Data:
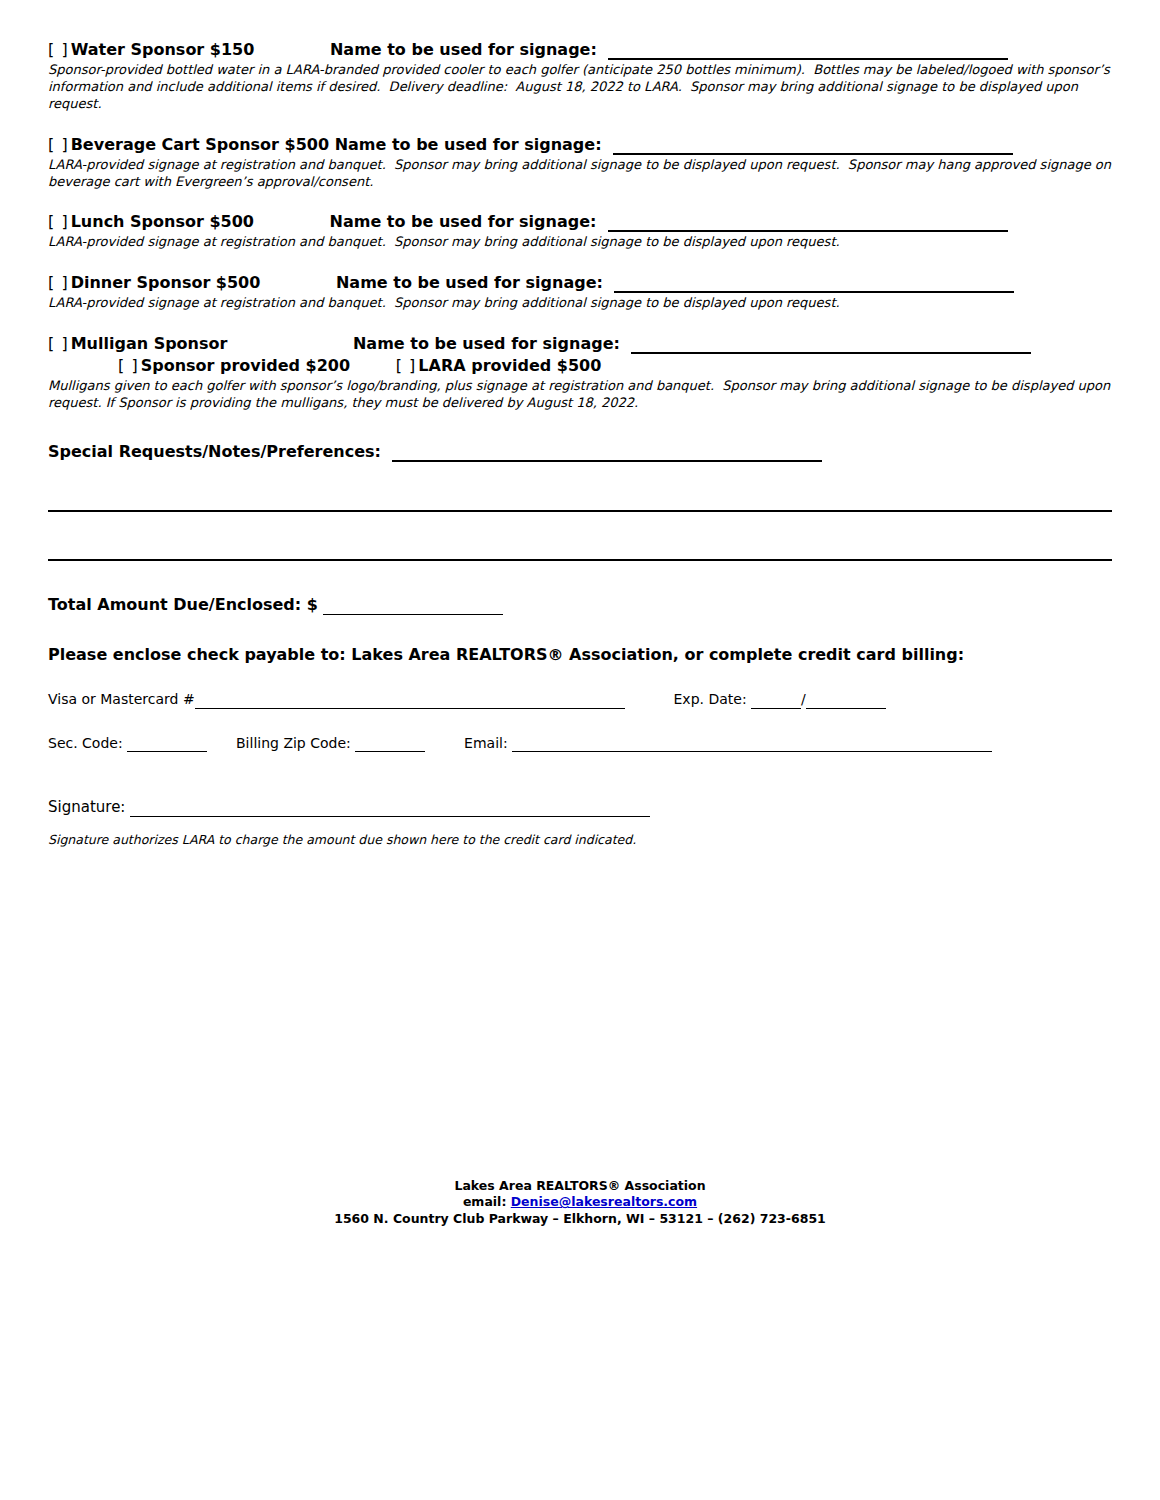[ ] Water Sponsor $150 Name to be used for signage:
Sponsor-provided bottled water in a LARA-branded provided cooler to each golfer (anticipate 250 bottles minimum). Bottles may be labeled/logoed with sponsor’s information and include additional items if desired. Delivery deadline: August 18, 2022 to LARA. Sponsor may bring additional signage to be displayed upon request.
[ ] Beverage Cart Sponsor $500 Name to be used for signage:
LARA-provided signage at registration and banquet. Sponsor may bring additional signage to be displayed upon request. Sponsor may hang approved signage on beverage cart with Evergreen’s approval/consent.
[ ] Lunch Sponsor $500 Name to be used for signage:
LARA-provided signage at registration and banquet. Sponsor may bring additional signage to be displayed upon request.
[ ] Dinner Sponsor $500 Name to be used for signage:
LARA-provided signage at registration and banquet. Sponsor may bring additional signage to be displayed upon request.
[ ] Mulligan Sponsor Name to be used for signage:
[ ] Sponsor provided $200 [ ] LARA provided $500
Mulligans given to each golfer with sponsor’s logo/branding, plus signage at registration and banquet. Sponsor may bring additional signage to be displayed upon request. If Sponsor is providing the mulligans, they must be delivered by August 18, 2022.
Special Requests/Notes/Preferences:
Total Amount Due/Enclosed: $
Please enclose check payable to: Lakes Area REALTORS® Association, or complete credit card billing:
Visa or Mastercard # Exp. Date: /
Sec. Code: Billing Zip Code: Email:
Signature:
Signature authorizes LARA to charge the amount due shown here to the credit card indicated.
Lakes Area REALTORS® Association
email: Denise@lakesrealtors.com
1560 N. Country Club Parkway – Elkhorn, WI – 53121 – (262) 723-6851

Aim of the task: Copy out the data above to the letter, and keep every picture out of it.

Task response:
[ ] Water Sponsor $150 Name to be used for signage:
Sponsor-provided bottled water in a LARA-branded provided cooler to each golfer (anticipate 250 bottles minimum). Bottles may be labeled/logoed with sponsor’s information and include additional items if desired. Delivery deadline: August 18, 2022 to LARA. Sponsor may bring additional signage to be displayed upon request.
[ ] Beverage Cart Sponsor $500 Name to be used for signage:
LARA-provided signage at registration and banquet. Sponsor may bring additional signage to be displayed upon request. Sponsor may hang approved signage on beverage cart with Evergreen’s approval/consent.
[ ] Lunch Sponsor $500 Name to be used for signage:
LARA-provided signage at registration and banquet. Sponsor may bring additional signage to be displayed upon request.
[ ] Dinner Sponsor $500 Name to be used for signage:
LARA-provided signage at registration and banquet. Sponsor may bring additional signage to be displayed upon request.
[ ] Mulligan Sponsor Name to be used for signage:
[ ] Sponsor provided $200 [ ] LARA provided $500
Mulligans given to each golfer with sponsor’s logo/branding, plus signage at registration and banquet. Sponsor may bring additional signage to be displayed upon request. If Sponsor is providing the mulligans, they must be delivered by August 18, 2022.
Special Requests/Notes/Preferences:
Total Amount Due/Enclosed: $
Please enclose check payable to: Lakes Area REALTORS® Association, or complete credit card billing:
Visa or Mastercard # Exp. Date: /
Sec. Code: Billing Zip Code: Email:
Signature:
Signature authorizes LARA to charge the amount due shown here to the credit card indicated.
Lakes Area REALTORS® Association
email: Denise@lakesrealtors.com
1560 N. Country Club Parkway – Elkhorn, WI – 53121 – (262) 723-6851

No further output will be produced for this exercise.